QUESTIONS:
a) Could you write out the passage in the MaineCare waiver article that runs from "The Trump administration has" to "Medicaid work requirements.", inclusive, word for word?
b) What comes next in the article on Maine's MaineCare work requirement waiver? Carry it on from its final sentence.
-------- SOURCE DOCUMENT --------
The Trump administration has delivered Gov. Paul LePage a little parting Christmas gift in the form of a waiver allowing Maine to impose work requirements for low-income MaineCare recipients. However, the plan could run into trouble as Gov.-elect Janet Mills repeatedly stated on the campaign trail that she is opposed to Medicaid work requirements.

In a letter to the LePage administration dated Dec. 21, Centers for Medicare and Medicaid Services Administrator Seema Verma granted Maine what is called a Section 1115 waiver, which allows states to try experimental pilot projects to meet certain objectives of the Medicaid program. In this case, the Trump administration is allowing the state to eliminate MaineCare coverage for any so-called “able bodied” adult recipients who fail to work, volunteer, attend school or a work training program for at least 80 hours a month. The waiver also allows the state to charge MaineCare recipients premiums of up to five percent of their incomes. In a statement, LePage expressed his glee.
-------- STORED DATA --------
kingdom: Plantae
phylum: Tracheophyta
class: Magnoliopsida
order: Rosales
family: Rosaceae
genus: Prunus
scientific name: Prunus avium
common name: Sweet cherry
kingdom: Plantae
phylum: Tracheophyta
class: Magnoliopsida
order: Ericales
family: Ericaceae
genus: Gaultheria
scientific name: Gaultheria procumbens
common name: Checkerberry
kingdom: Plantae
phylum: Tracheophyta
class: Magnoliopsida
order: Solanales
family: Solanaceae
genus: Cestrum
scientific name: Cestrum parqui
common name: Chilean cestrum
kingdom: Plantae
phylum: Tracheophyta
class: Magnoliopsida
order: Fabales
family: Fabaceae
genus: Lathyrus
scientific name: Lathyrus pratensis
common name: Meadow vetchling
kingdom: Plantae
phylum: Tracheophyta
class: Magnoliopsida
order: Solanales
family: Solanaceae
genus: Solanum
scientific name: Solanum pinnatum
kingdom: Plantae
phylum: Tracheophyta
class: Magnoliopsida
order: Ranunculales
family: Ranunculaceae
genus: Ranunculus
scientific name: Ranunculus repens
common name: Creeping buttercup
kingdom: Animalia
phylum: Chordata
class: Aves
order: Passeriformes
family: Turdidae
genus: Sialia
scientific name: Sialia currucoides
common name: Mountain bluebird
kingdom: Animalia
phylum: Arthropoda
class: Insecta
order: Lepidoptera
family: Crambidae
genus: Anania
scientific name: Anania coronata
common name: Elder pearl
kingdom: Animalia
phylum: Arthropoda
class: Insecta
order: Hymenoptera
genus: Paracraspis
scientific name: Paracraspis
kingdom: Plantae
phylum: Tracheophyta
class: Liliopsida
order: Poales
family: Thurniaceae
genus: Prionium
--------
ANSWERS FOR THE TASKS:
a)
The Trump administration has delivered Gov. Paul LePage a little parting Christmas gift in the form of a waiver allowing Maine to impose work requirements for low-income MaineCare recipients. However, the plan could run into trouble as Gov.-elect Janet Mills repeatedly stated on the campaign trail that she is opposed to Medicaid work requirements.

b)
“Under my Administration, we have worked to lift Mainers out of poverty by prioritizing work within our welfare programs,” said LePage. “With the approval of the 1115 waiver, we will be able to replicate that success in our Medicaid program.”

The work requirements are modeled after a similar mandate in the Temporary Assistance for Needy Families cash assistance program. The Medicaid work requirements are part of a national effort by the far-right Foundation for Government Accountability (FGM), a Florida-based think tank led by Tarren Bragdon, a former Maine legislator, former CEO of Maine Heritage Policy Center, and Governor Le-Page’s transition team leader after his first election. Last year, LePage and Bragdon lobbied Congress to include Medicaid work requirements in the failed House Republican health insurance reform bill. Under the Obama administration, CMS  did not grant any waivers for Medicaid work requirements to states because it argued that the restrictions would not fulfill the requirements of the waiver, but the Trump administration has taken a new direction.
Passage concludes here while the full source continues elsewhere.